Bell figures he could chuck it 50 yards if necessary, but would be fine if he did a jump pass Tim Tebow-style, and pointed out he completed the only pass he attempted during his three years at Michigan State. It's an intriguing concept, though one Haley laughingly declined to indulge in when asked about it Thursday.
The way Haley figures, no need to push it. There's enough for Bell to do already. He's arguably the best receiving back in the league, one who looks just as comfortable lining up in the slot as he does in the backfield.

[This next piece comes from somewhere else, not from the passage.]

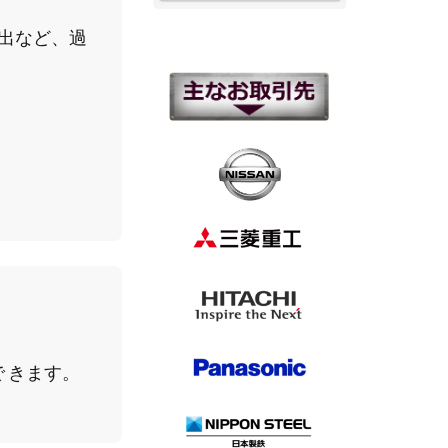
検出など、過
 きます。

Defenses no longer put a linebacker on him, instead opting for a safety.
Still, the 6-foot-2 Bell is a matchup problem no matter where he is at the snap after dropping down to 215 pounds, 10-15 pounds lighter than last season when he finished second in the NFL in yards from scrimmage.
And about that running style, he's not quite as patient as he used to be. He's worked diligently to improve his footwork so he can plant and go once he decides he's ready. That vision also allows him to avoid the kind of direct hits that shorten the careers of most backs. He carried it 21 times against San Diego and doesn't think he was drilled once.
''It's all been drag-down tackles or getting knocked out of bounds, things like that,'' Bell said. ''As I get older I'm going to continue to get better at it.''
NOTES: Roethlisberger was limited in practice Thursday and will almost certainly miss his third straight start. ... LB Ryan Shazier (shoulder) was limited and could miss his fourth consecutive game.